Bacterial culture, RNA extraction and cDNA synthesis

S. pneumoniae KCTC 5080T was used as the reference strain for comparative microarray experiments with other viridians group of streptococci. S. pneumoniae KCTC 5080T, S. pseudopneumoniae CCUG 49455T, S. mitis KCTC 3556T, and S. oralis KCTC 13048T strains were grown on Brain Heart Infusion (BHI) agar (Difco, Detroit, MI, U.S.A.) at 37°C for 18 hours. Total RNA was isolated using a RiboPure Bacteria Kit (Ambion, UK) following manufacturer’s instructions. Extracted RNA was treated with TURBO DNase (Ambion). RNA quality was checked for purity and integrity as evaluated by OD 260/280 ratio, and analyzed on Agilent 2100 Bioanalyzer (Agilent Technologies, Palo Alto, USA). cDNA was synthesized according to the NimbleGen Expression protocol (Nimblegen, Madison, USA) using the SuperScript double-stranded cDNA synthesis kit (Invitrogen Life Technologies, Carlsbad, CA, U.S.A.). Briefly, 10 μg of total RNA was reverse-transcribed to cDNA using an oligo dT primer. Then second-strand cDNA was synthesized. After purification, cDNA was quantified using the ND-1000 Spectrophotometer (NanoDrop, Wilmington, USA).

Labeling and purification

cDNA was labelled using the One-Color Labelling Kit (Nimblegen) following manufacturer’s instructions. 1 μg of cDNA samples were labelled with Cy3 using Cy3-random nonamer. After purification, the labelled cDNA was quantified using the ND-1000 Spectrophotometer (NanoDrop).

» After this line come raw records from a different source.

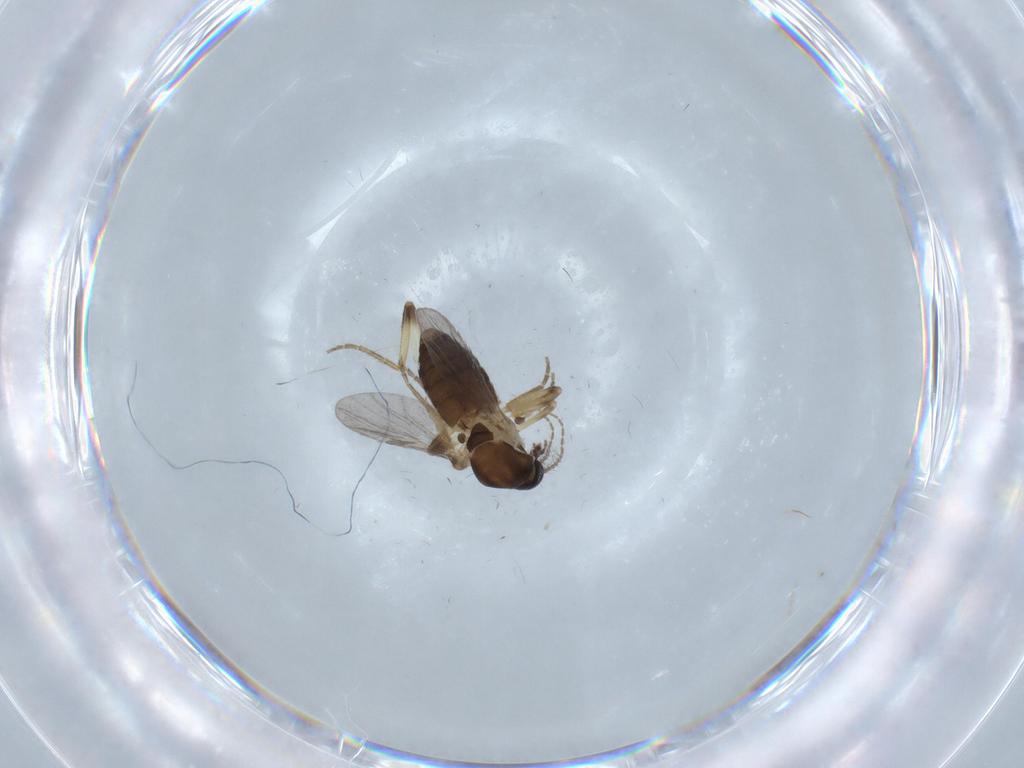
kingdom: Animalia
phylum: Arthropoda
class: Insecta
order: Diptera
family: Ceratopogonidae
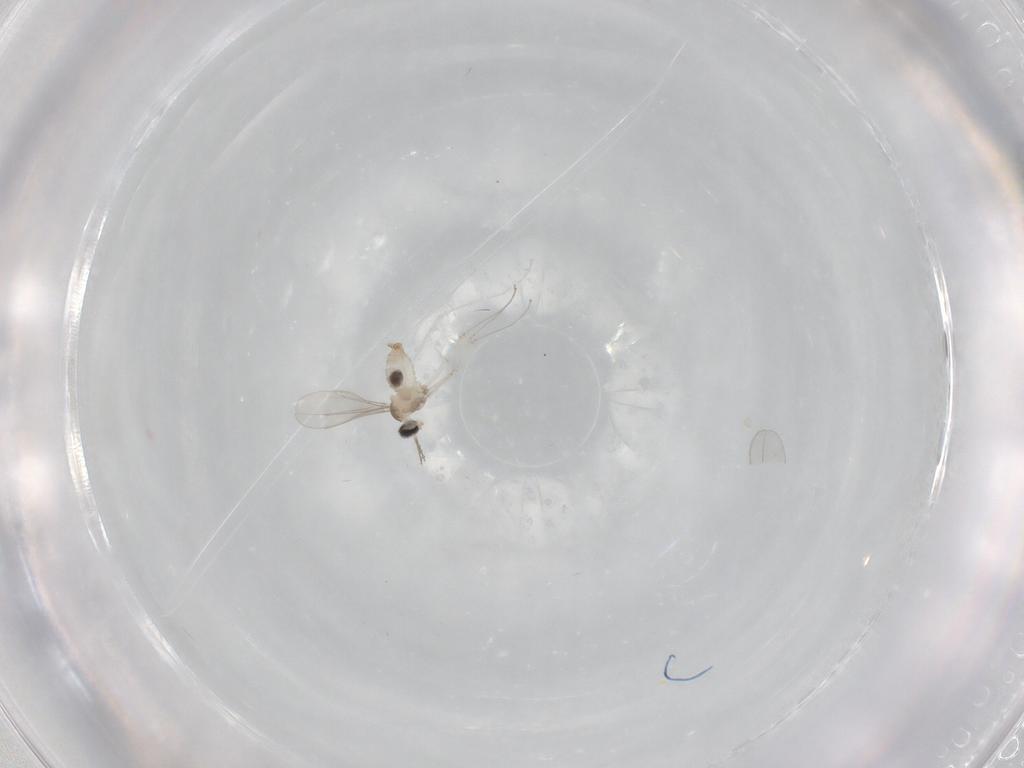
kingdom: Animalia
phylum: Arthropoda
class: Insecta
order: Diptera
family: Cecidomyiidae
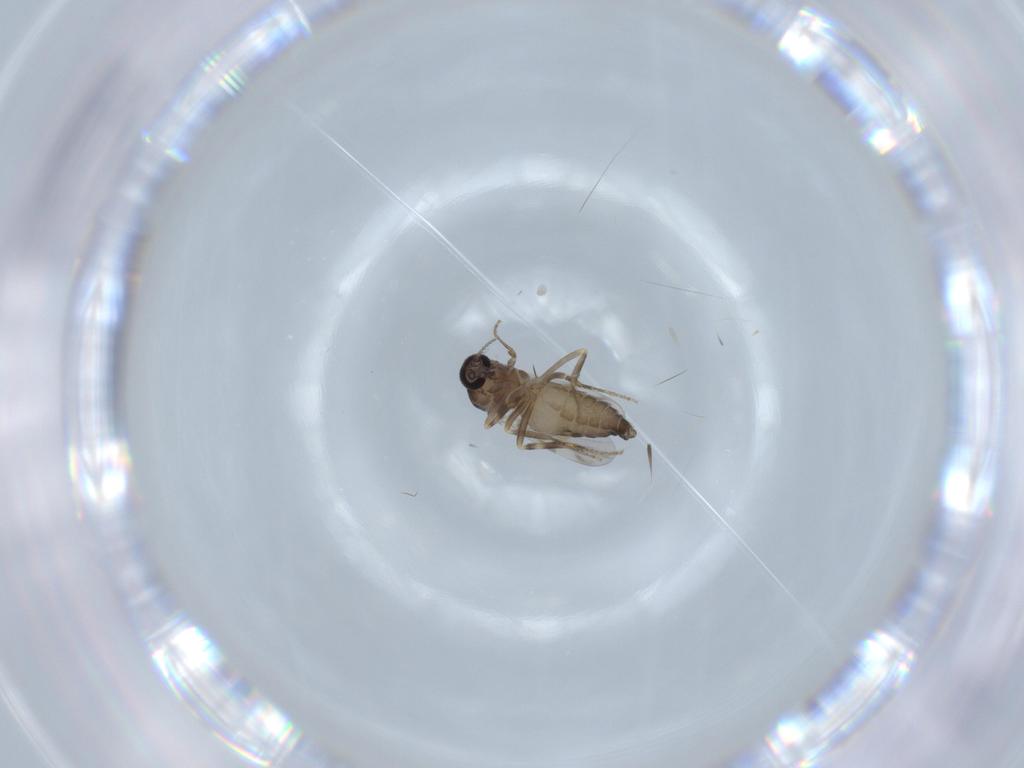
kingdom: Animalia
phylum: Arthropoda
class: Insecta
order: Diptera
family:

Generation of microarray data

The Streptococcus pneumoniae R6 microarrays (Nimblegen) were used for the transcriptome analysis. The S. pneumoniae R6 microarray contains 2,037 genes: 4 × 72,000 probes and 5 replicates (GenBank accession numbers: NC_003098). Labelled cDNA samples of S. pseudopneumoniaeS. mitis and S. oralis were hybridized onto Nimblegen Expression array (Nimblegen) for 16-20 hours at 42°C, according to manufacturer's instructions. Arrays were scanned with a NimbleGen MS 200 Microarray scanner set- at 532 nm with a resolution of 2 μm to produce images in TIFF format according to the manufacturer's instructions. Array data export processing and analysis was performed using NimbleScan (version 2.5). The data discussed in this publication have been deposited in NCBI’s Gene Expression Omnibus [34] and are accessible through GEO Series accession number GSE37539 (http://www.ncbi.nlm.nih.gov/geo/query/acc.cgi?acc=GSE37539 webcite).

Data acquisition and statistical analysis

Raw data was extracted using NimbleScan (version 2.5, Gene Expression RMA algorithm). A single raw intensity value was determined for each gene in each array with 2535 genes by taking an average of spot replicates of all 24 probes. Gene signal value was determined by logarithmic transformation (base 2). Statistical significance of the expression data was determined using fold change. Hierarchical cluster analysis was performed using complete linkage and Euclidean distance as a measure of similarity. NimbleScan was used for quantification, image analysis of mRNA data. R scripts (‘R’ software) were used for all other analytical process.

Authors’ contributions

WK and SCM contributed to the design of experiments. HKP implemented experiments and drafted the manuscript. WK analyzed results and edited the manuscript. All authors read and approved the final manuscript.

Acknowledgements

This study was supported by a grant of the Korea Healthcare Technology R&D Project, Ministry for Health & Welfare, Republic of Korea (A085138).